The first female chief of the U.S. Patent and Trademark Office encouraged girls participating in a summertime coding course to consider careers in math and science.
Speaking during the graduation of the Girls Who Code summer immersion program, agency Director Michelle Lee said it was critical for more women to join the technology workforce. While more than half of the economic growth over the last 60 years resulted from technological innovation, 57 percent of girls are not considering careers in science, technology, engineering and mathematics, known as STEM, she said.

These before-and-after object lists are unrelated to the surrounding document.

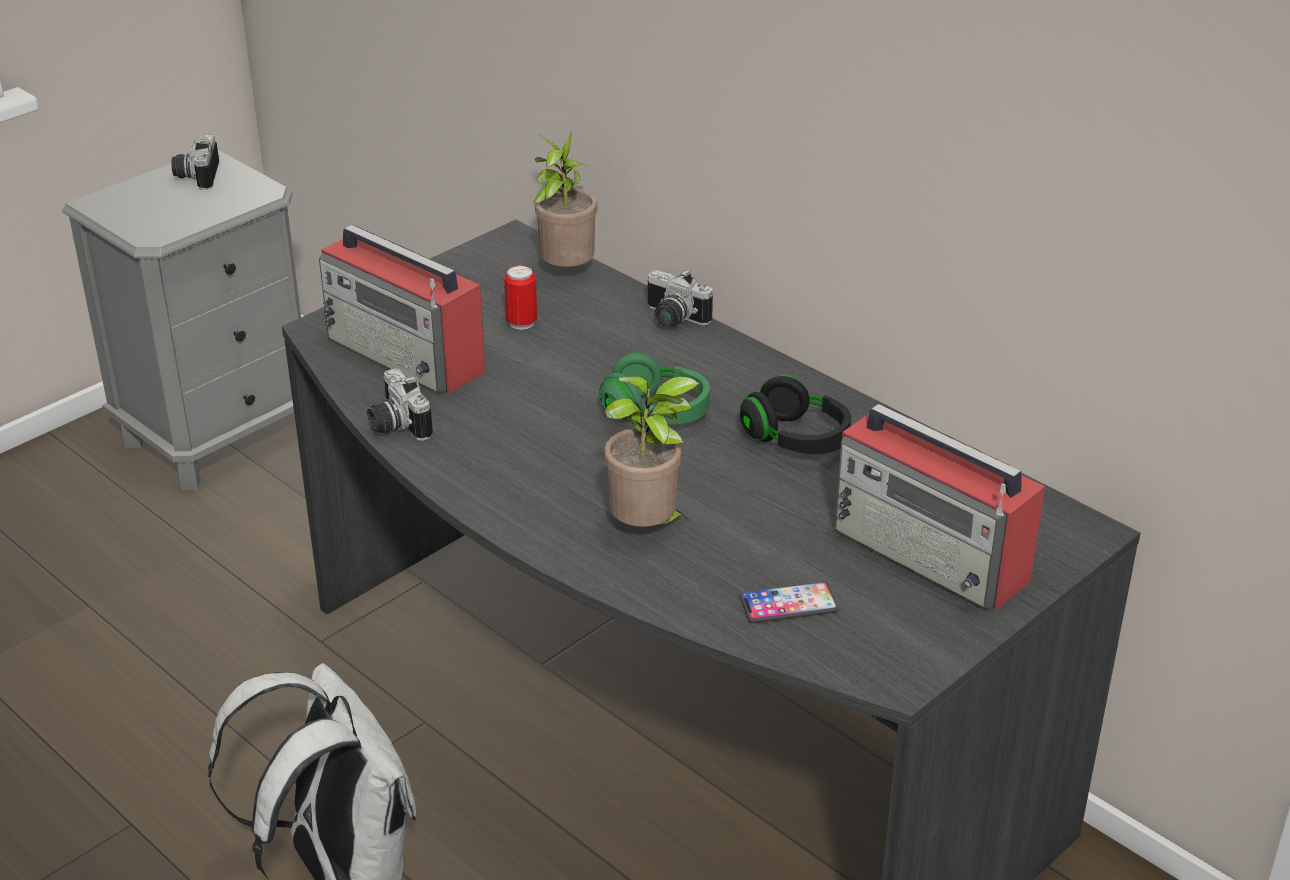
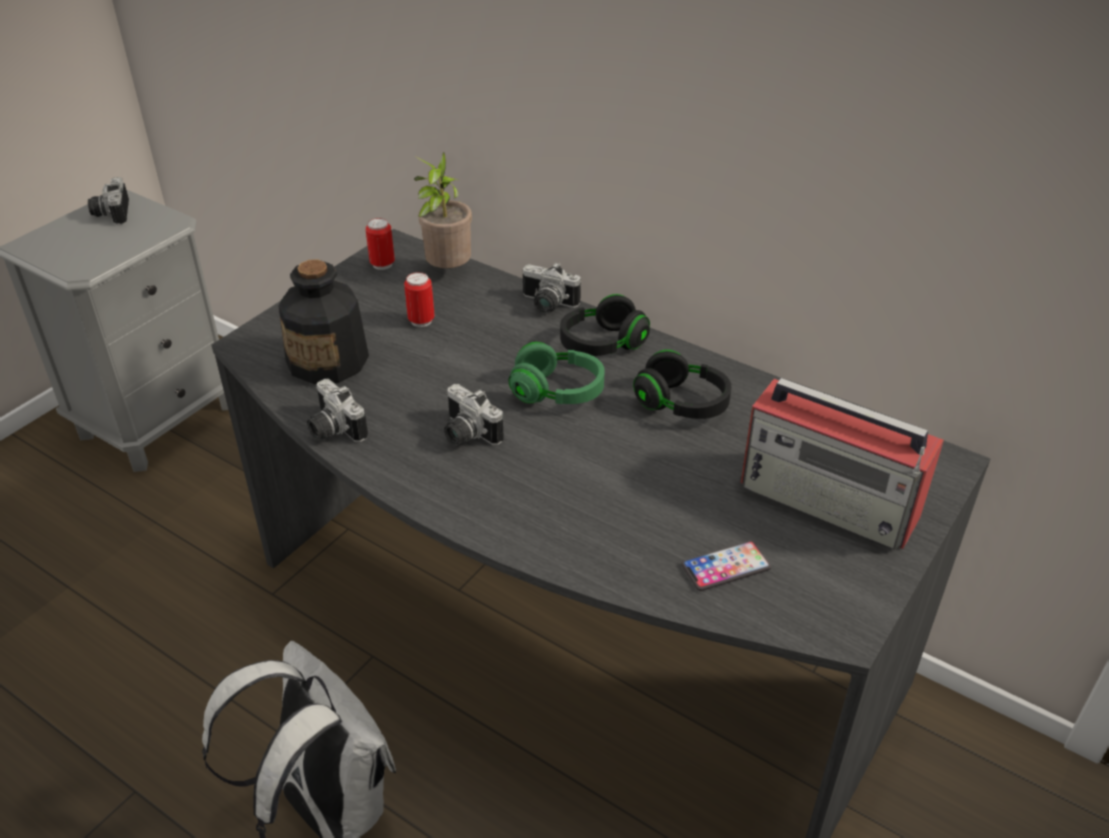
camera: 10 degrees left, 5 degrees up
radio [319,225,485,394] -> bottle [279,259,369,384]
potted plant [604,376,700,527] -> none
none -> can [365,218,395,270]
none -> camera [444,384,504,446]
none -> black headphones [560,294,650,356]

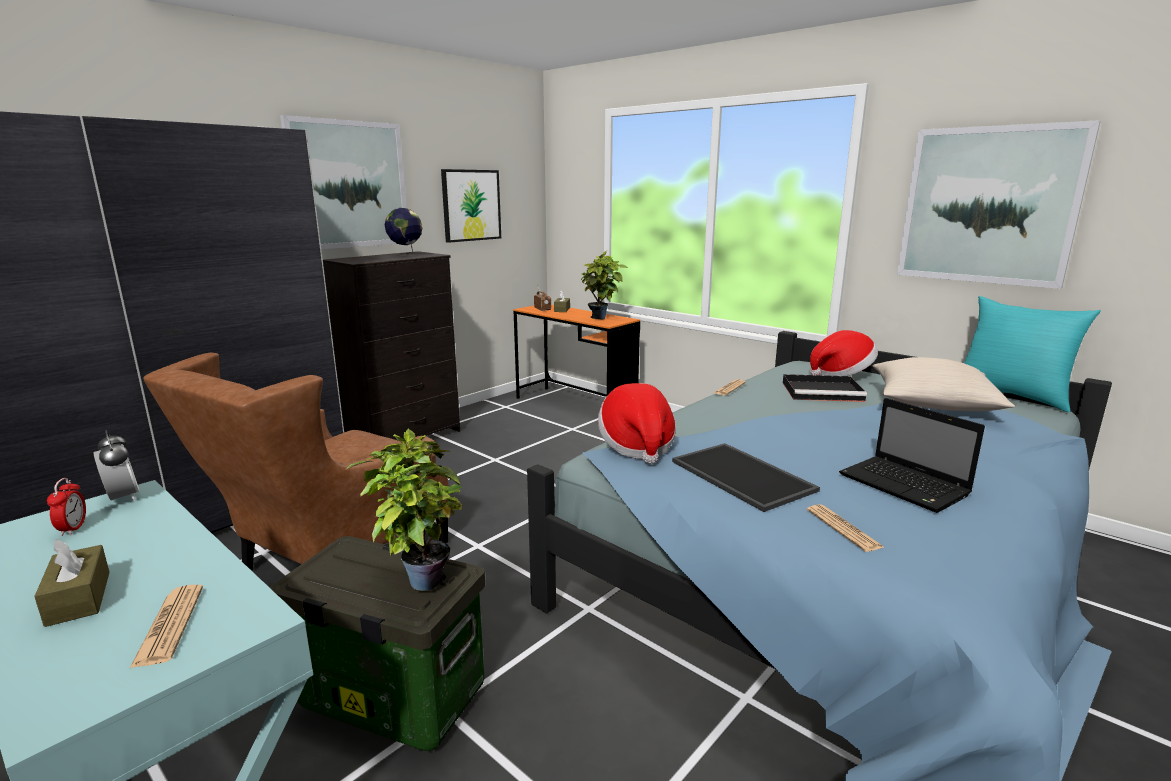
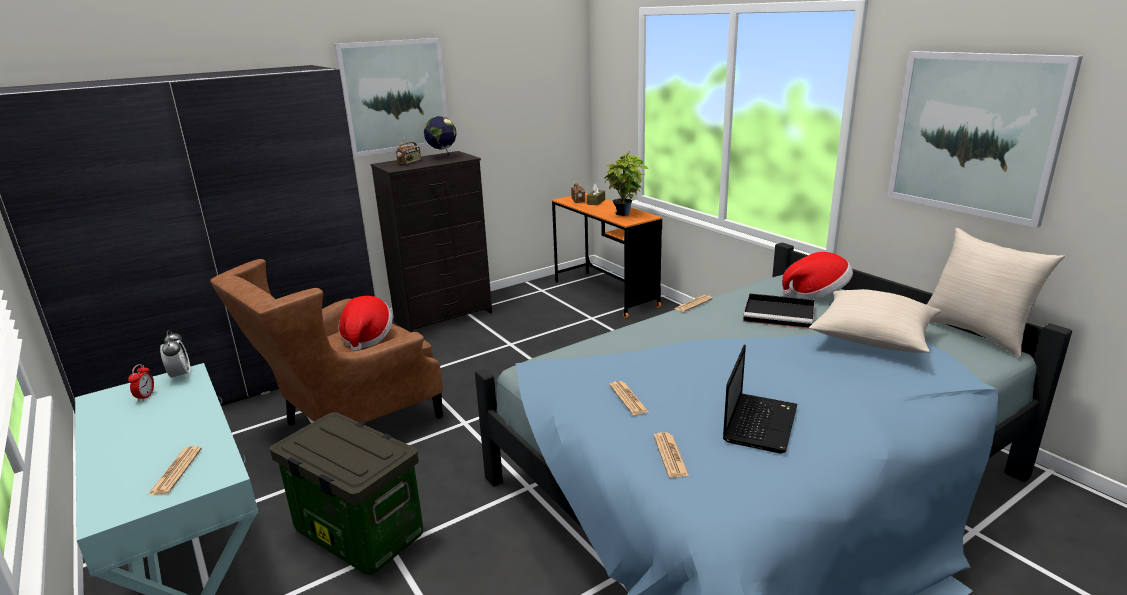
camera: 15 degrees right, 5 degrees up
brown tissue box [34,539,110,627] -> none
potted plant [346,429,462,591] -> none
picture [441,169,501,243] -> none
hat [598,383,676,464] -> hat moved to [339,296,393,352]
tray [672,443,820,512] -> newspaper [609,381,649,415]
laptop [839,398,985,513] -> laptop turned 135 degrees counterclockwise [723,345,797,453]
turquoise pillow [964,296,1101,412] -> beige pillow [927,228,1065,357]
none -> radio [396,135,421,164]

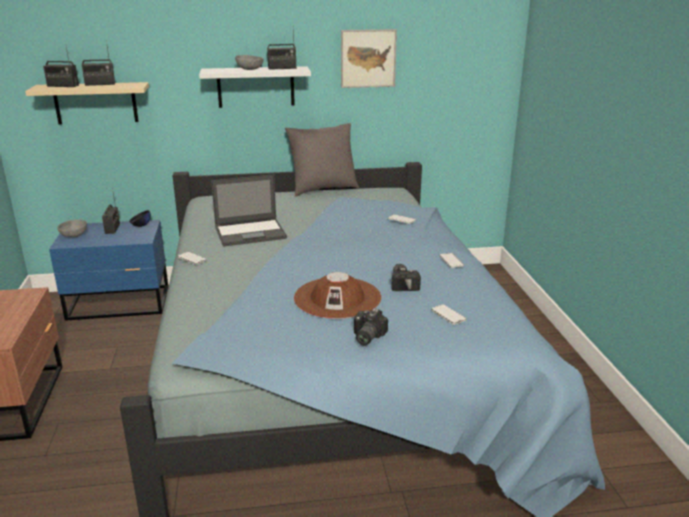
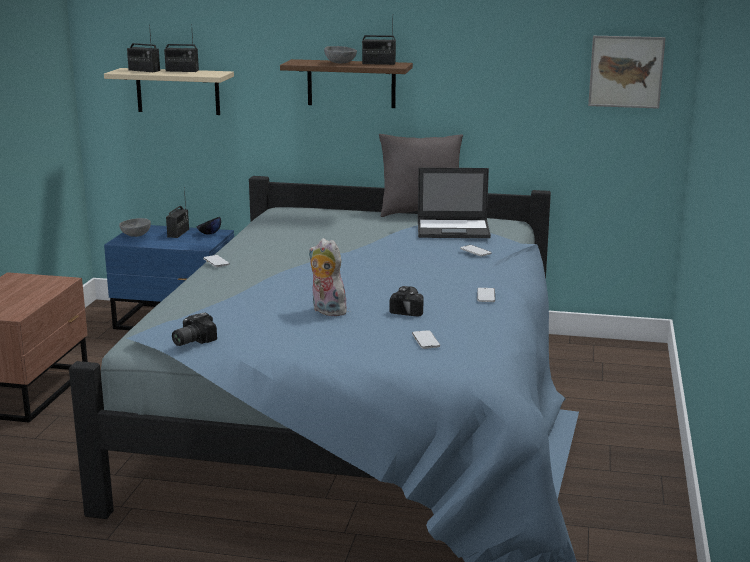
camera: 20 degrees right, 5 degrees down
white shelf [199,66,311,108] -> brown shelf [280,59,413,108]
laptop [211,174,287,247] -> laptop moved to [418,168,491,238]
brown hat [294,272,381,319] -> plush toy [309,238,347,317]
picture [341,29,397,88] -> picture moved to [588,36,665,109]
camera [354,308,388,345] -> camera moved to [172,313,217,346]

“Without more women in STEM are we not, in effect, participating in the global economy with one hand tied behind our back?” she said, according to her prepared remarks. “So clearly, getting more young women like you interested in STEM fields is vital to our economy.”
Lee talked about her own experience studying electrical engineering and computer science at the Massachusetts Institute of Technology, where she said she was one of only a few women in her courses. She also highlighted the career of Edith Clarke, the country’s first professionally employed female electrical engineer who Lee inducted into the National Inventors Hall of Fame earlier this year.
The nonprofit Girls Who Code, which works to encourage young women to acquire computing skills, offered a seven-week summer immersion program at Georgetown University. It was the first such program that the group has held in D.C. At the event, high school juniors and seniors pitched ideas for new apps and Web designs, which they developed over the course of the program.
The graduation was split into two days. Stephanie C. Hill, vice president and general manager of Lockheed Martin Mission Systems and Training’s Ship & Aviation Systems business, spoke to graduates on Thursday. FedScoop recognized Hill and Lee as D.C.’s Top 50 Women in Tech this spring.